**BRIEF**
Return every line in the entries below that contains the string "MARCOPOLO". Uppercase and lowercase count as different.

**RECORD EXTRACTS**
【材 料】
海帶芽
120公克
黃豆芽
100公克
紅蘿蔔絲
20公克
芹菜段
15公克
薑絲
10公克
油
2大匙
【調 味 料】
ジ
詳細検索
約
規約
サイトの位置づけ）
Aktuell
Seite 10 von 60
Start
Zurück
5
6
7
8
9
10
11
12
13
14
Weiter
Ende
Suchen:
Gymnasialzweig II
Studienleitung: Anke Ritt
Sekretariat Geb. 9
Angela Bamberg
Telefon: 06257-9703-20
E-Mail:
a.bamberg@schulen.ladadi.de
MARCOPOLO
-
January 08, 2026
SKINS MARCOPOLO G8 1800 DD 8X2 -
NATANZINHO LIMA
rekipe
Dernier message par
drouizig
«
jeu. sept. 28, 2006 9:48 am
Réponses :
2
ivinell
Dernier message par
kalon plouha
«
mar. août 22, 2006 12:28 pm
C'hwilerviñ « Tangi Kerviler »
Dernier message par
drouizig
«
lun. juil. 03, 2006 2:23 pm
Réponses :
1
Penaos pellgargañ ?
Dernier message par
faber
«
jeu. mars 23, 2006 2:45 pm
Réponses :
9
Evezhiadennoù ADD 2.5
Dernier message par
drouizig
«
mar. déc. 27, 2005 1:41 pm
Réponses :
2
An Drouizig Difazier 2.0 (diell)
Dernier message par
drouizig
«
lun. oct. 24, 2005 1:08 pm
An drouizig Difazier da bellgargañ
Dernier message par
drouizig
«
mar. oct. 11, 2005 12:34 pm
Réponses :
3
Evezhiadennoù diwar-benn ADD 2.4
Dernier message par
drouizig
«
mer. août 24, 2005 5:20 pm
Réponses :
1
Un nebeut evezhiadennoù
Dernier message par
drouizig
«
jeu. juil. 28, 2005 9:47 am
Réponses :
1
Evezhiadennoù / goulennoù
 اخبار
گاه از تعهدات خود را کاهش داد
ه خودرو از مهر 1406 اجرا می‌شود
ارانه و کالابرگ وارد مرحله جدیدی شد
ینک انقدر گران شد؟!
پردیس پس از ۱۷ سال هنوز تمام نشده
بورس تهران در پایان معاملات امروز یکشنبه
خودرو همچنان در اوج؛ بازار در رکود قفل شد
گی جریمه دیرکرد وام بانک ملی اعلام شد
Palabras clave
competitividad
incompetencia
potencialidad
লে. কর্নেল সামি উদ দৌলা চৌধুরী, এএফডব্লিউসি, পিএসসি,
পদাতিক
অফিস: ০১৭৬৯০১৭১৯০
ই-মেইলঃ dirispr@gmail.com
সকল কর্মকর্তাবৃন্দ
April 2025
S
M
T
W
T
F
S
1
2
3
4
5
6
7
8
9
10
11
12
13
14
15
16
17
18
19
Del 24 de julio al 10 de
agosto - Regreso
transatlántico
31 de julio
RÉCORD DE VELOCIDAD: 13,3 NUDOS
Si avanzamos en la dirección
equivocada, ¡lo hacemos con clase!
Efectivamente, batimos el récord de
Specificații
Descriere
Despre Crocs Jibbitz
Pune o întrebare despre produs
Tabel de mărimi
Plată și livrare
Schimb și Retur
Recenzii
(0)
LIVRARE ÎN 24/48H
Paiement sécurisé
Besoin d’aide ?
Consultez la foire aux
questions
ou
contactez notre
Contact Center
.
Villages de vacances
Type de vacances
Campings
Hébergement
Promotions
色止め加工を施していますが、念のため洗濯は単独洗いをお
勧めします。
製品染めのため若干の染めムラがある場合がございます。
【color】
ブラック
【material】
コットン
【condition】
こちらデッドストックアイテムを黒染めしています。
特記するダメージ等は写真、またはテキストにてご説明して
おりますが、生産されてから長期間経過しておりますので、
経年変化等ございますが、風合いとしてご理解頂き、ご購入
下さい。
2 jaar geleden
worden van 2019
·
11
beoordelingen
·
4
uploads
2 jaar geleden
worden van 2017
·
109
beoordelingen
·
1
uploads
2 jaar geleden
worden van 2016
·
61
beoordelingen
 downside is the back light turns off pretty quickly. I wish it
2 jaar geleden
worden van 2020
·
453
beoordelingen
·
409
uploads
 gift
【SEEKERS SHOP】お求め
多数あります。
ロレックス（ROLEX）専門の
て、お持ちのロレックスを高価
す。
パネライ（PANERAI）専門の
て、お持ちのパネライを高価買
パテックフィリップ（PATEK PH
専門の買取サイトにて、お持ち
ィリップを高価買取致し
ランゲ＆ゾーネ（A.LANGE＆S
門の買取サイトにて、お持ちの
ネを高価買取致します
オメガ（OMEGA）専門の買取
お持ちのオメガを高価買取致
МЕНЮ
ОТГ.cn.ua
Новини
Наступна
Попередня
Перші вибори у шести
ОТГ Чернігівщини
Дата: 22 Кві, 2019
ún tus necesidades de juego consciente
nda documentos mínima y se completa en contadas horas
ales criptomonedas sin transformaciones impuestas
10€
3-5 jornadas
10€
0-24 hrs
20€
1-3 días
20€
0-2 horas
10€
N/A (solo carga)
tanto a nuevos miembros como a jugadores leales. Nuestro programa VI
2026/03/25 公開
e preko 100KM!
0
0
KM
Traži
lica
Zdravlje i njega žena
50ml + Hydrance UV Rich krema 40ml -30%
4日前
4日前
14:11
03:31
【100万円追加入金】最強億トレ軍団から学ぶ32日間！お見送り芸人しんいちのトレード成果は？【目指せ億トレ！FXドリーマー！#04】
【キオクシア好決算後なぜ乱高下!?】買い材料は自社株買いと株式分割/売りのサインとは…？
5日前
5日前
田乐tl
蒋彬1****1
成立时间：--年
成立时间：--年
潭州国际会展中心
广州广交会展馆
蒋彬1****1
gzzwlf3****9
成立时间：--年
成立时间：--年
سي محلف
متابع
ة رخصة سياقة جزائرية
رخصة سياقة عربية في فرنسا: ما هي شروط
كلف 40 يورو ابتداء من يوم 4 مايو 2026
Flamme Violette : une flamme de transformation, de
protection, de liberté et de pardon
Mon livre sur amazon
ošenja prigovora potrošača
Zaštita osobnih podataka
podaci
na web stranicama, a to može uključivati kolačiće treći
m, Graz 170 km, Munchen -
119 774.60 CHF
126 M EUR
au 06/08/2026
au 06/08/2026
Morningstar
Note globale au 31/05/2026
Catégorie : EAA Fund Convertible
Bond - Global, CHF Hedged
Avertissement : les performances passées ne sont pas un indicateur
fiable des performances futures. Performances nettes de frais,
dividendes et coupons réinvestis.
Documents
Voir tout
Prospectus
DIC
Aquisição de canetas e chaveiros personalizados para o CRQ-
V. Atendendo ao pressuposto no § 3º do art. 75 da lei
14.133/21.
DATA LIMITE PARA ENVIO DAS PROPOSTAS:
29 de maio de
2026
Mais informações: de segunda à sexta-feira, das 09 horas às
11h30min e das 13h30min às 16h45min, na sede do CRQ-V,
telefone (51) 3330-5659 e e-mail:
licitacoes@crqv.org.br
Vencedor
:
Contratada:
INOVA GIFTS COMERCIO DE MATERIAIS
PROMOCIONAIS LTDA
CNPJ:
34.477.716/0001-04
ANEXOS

**RESULT FOR THIS EXERCISE**
MARCOPOLO
SKINS MARCOPOLO G8 1800 DD 8X2 -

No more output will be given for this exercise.